One of many many issues we’ll miss when Esa-Pekka Salonen strikes on from his 13 years because the Philharmonia’s principal conductor can be his programming. For this primary of his farewell live shows, he’s not solely chosen what he loves however made certain all of it matches. No two symphonies could possibly be extra completely different than Beethoven’s First and Sibelius’s Seventh (his final), but they each hover – Beethoven playfully, Sibelius enigmatically – round the important thing of C main. The multi-part string hymn close to the start of the Seventh was greater than prefaced by the wind and brass of a Stravinsky masterpiece. And if Liszt’s portmanteau Second Concerto served for present and enjoyable, that the majority centred of leonine pianists Yefim Bronfman anchored us in C main once more on the centre with an ideal encore, Schumann’s Arabeske.
Most necessary of all, an viewers is again within the Royal Competition Corridor to greet the Philharmonia gamers with what Simon Rattle the opposite week known as “that noise you make together with your arms” in addition to loud cheers and a standing ovation. Effectively deserved; the sheer magnificence and spaciousness of the orchestral sound from the spread-out orchestra on the helpfully prolonged platform, resonating in a corridor with fewer individuals in than standard because of the essential Covid restrictions, wanted our presence there to witness what, greater than ever after a yr of semi-silence, felt like a miracle. And look, not one of the fidgety lighting and smoke which have marred the LPO’s livestreams from the identical corridor. Select a color on the magnificently restored organ, keep it up for at the least a motion, ensure that the gamers and conductor are in full mild, and that is all you want.The Beethoven efficiency (pictured above) had all of the advantage of chamber-orchestra crispness – and vivid interval timpani – enriched by resonant ballast from 5 double-basses. Salonen appeared genial however all the time alert, and the great thing about his conducting method was a pleasure in itself within the figures he made with the baton hand because the violins airily elaborate the wind pulsing of the scherzo’s trio. These humorous makes an attempt to make an entire scale from G within the finale’s opening Adagio had been managed with supernatural ability, and the watchful interaction between second violinist Annabelle Meare and chief Zsolt-Tihamér Visontay instructed us, because the sounds already had, what sheer pleasure there was in being again and taking part in collectively.
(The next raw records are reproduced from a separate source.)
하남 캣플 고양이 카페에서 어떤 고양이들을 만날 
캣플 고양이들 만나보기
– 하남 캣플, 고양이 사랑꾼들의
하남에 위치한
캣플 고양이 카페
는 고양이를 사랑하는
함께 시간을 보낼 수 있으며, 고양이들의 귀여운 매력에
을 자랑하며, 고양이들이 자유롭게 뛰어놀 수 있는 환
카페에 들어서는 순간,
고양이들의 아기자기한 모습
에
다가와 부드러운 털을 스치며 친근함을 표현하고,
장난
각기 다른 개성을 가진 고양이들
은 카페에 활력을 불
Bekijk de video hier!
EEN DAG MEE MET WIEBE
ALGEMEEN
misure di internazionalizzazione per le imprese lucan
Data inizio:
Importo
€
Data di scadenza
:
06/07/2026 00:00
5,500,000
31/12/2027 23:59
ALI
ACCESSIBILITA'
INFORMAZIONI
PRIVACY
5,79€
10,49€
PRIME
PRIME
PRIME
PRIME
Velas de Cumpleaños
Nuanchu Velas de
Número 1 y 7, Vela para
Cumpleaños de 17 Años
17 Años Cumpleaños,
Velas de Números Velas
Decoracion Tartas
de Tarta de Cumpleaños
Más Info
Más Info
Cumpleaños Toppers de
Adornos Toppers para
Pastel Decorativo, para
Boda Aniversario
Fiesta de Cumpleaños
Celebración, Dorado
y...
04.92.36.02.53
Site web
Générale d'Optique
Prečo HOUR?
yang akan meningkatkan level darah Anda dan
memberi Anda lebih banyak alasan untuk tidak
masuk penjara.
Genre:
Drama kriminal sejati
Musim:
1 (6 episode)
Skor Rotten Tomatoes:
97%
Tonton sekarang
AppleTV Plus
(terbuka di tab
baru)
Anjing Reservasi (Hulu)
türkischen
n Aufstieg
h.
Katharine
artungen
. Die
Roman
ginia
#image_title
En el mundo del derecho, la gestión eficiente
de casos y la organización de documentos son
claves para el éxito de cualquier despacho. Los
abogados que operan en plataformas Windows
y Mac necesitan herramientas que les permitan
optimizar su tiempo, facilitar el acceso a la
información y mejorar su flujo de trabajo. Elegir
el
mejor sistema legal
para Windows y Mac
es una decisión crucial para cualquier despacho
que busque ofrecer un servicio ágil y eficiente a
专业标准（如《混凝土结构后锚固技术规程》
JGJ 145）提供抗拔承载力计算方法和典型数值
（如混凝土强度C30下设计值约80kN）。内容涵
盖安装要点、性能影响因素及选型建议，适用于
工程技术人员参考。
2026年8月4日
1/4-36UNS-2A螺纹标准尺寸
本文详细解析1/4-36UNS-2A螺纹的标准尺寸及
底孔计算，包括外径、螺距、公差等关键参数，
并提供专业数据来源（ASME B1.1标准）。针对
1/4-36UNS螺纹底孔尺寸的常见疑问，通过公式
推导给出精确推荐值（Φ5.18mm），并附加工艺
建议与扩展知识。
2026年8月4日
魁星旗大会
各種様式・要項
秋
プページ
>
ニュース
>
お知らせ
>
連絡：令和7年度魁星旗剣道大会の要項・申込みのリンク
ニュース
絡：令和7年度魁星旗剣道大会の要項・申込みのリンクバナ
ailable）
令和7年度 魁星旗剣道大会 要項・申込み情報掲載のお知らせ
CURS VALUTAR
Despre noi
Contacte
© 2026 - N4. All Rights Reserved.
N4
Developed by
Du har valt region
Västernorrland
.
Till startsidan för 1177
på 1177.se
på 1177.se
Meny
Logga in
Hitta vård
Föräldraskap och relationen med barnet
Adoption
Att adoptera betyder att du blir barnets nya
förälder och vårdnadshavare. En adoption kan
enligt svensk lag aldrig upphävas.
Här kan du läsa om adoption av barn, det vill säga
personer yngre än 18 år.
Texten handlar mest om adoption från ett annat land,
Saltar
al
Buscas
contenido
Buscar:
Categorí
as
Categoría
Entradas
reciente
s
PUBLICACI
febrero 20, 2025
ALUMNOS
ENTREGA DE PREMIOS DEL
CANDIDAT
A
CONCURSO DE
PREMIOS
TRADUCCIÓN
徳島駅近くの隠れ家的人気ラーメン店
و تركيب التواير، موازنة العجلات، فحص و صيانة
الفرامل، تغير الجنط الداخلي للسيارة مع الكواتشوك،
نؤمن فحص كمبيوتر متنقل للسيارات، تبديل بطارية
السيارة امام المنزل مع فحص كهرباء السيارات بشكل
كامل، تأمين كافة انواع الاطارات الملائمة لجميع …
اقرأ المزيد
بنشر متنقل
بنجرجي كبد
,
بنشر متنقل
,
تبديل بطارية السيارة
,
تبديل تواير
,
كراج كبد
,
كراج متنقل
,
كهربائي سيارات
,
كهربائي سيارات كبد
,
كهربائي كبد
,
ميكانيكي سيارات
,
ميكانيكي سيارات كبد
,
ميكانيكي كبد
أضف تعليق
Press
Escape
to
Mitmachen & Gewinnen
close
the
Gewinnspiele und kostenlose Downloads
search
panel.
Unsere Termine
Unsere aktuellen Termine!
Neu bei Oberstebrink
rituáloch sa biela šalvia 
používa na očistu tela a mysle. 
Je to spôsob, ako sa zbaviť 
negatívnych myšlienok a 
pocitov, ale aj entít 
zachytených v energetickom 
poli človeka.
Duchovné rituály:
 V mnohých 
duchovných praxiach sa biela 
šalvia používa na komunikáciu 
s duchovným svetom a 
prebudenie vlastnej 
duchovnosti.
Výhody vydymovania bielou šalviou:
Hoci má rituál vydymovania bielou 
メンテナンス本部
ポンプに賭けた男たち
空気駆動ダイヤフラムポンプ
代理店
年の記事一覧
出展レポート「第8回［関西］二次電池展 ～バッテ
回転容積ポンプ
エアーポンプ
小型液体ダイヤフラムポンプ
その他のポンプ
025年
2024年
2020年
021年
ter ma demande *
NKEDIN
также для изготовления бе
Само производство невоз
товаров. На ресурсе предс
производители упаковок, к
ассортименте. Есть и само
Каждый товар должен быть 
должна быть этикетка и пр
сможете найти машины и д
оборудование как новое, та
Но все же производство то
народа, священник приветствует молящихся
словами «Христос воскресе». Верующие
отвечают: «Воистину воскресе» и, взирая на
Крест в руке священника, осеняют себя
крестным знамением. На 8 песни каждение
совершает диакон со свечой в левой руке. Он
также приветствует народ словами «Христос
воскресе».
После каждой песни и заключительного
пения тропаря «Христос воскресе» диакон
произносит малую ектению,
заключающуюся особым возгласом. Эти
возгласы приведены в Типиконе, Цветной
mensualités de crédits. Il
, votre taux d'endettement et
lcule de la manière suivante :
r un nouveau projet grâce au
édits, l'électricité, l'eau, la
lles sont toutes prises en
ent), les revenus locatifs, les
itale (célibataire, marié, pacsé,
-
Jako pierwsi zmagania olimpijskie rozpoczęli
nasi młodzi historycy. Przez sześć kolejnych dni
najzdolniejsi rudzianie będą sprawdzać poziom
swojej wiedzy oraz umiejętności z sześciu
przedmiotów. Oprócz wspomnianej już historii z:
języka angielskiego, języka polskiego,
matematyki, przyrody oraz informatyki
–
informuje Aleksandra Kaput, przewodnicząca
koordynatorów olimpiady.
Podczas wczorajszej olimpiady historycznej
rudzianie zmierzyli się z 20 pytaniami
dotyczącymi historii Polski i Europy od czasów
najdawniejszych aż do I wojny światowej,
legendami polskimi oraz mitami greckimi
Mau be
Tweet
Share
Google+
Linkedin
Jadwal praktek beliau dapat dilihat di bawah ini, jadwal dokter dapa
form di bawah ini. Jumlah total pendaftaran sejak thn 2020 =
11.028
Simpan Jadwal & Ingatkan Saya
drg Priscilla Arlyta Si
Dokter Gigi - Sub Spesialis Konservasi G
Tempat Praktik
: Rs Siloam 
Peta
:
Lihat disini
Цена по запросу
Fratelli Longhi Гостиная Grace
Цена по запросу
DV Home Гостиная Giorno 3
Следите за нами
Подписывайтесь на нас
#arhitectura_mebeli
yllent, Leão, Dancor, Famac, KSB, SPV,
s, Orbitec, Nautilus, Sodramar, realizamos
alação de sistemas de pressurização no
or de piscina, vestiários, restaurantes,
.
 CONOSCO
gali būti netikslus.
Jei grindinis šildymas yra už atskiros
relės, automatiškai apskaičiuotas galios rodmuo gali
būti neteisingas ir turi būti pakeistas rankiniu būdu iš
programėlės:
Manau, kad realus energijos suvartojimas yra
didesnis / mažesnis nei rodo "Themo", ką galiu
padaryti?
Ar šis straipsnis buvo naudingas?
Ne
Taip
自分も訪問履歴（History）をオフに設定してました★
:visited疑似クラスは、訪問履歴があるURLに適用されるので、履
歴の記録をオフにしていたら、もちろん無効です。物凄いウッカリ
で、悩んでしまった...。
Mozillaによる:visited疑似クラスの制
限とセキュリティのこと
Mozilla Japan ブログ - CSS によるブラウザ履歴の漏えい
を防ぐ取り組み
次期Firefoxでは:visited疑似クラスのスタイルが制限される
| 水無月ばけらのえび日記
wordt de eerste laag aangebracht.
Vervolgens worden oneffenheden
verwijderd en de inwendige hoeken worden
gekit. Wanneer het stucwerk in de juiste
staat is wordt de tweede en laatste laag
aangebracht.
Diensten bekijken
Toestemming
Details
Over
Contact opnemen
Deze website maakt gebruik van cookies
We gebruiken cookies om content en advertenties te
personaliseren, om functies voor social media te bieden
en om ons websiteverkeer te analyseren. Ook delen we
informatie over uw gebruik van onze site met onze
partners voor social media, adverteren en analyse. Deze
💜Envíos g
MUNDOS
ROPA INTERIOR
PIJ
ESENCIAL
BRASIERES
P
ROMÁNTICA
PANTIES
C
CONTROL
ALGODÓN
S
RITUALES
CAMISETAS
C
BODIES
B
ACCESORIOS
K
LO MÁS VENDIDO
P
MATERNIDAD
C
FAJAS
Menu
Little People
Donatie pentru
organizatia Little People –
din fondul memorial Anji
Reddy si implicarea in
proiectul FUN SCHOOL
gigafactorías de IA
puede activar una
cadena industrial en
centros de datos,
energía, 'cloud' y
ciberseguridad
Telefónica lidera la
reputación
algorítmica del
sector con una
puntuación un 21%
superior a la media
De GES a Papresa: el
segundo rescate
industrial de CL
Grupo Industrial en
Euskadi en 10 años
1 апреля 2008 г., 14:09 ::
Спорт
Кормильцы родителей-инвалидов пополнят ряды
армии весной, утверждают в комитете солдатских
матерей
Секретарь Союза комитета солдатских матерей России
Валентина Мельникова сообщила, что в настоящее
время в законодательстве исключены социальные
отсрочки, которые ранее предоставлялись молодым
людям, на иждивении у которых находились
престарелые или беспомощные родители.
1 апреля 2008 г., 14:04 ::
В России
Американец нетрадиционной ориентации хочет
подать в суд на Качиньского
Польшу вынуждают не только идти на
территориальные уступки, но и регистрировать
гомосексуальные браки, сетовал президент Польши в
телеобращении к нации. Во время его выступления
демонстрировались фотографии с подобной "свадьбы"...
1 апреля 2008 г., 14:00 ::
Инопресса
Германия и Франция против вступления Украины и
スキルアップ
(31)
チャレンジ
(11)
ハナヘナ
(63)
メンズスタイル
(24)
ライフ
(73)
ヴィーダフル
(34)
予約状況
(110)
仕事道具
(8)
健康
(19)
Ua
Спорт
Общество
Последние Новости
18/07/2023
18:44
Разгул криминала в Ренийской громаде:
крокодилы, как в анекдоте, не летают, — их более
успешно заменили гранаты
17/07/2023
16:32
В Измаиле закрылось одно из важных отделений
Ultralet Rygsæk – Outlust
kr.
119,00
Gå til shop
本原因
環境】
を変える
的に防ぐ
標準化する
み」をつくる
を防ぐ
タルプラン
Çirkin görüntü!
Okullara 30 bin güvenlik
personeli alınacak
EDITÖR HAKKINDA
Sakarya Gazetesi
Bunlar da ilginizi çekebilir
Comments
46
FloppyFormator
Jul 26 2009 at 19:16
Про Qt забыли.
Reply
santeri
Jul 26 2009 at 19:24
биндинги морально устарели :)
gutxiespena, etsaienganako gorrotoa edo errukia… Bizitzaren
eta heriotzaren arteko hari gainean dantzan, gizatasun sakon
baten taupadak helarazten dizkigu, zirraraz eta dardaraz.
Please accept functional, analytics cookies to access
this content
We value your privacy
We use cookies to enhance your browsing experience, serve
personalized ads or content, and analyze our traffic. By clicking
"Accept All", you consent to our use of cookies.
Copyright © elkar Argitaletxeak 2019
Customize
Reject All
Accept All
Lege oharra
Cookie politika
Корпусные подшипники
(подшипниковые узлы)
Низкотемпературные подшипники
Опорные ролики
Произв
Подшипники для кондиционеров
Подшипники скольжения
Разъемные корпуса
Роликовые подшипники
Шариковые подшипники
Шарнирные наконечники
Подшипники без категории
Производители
Bronfman (pictured under with Salonen) is a grasp who can roar like a lion – within the case of the Liszt Concerto, a somewhat comical one prefiguring the proud beast of Saint-Saëns’ Carnival of the Animals – and coo like every sucking dove in transcendental reverie. It doesn’t matter that swathes of this work make us snort now with their romantic extra; there’s pleasure there too. But by no means as a lot deep poetry, regardless of the attention-grabbing chord sequences, as within the Schumann Arabeske; Bronfman made the contrasting episodes troubled, the primary sequences objectively lovely, the coda beautiful. If the Beethoven was revelatory, Stravinsky’s Symphonies of Wind Devices was/had been much more so on this astounding efficiency. Having the ensemble unfold the entire width of the prolonged platform, horns to the left answering trombones and tuba to the best, gave further frissons, however the true mastery was in how Salonen dovetailed the varied “soundings-together” (sym-phonies) to create an virtually operatic, actually very vocal set of dialogues, till the hieratic gradual conclusion (in reminiscence of Debussy), transferring to tears.
Salonen’s method to the symphonies of his most well-known compatriot Sibelius has all the time, for me, been hit or miss: grandiose in comparison with the lighter contact and freer movement of different Finnish interpreters like Sakari Oramo, Jukka-Pekka Saraste and Okko Kamu. This Seventh was extra evocative of the Grand Canyon than of northern forests and lakes – and we are typically proper on the backside, grateful to catch glimpses of the sky. However that’s how he sees and hears it, and also you couldn’t argue with the masterly transitions, the excellent solo trombone which anchors the piece (Byron Fulcher), the gilded fringe of horns or – as soon as once more – these heartfelt strings. For the live performance as a complete, the standing ovation was, I repeat, properly deserved.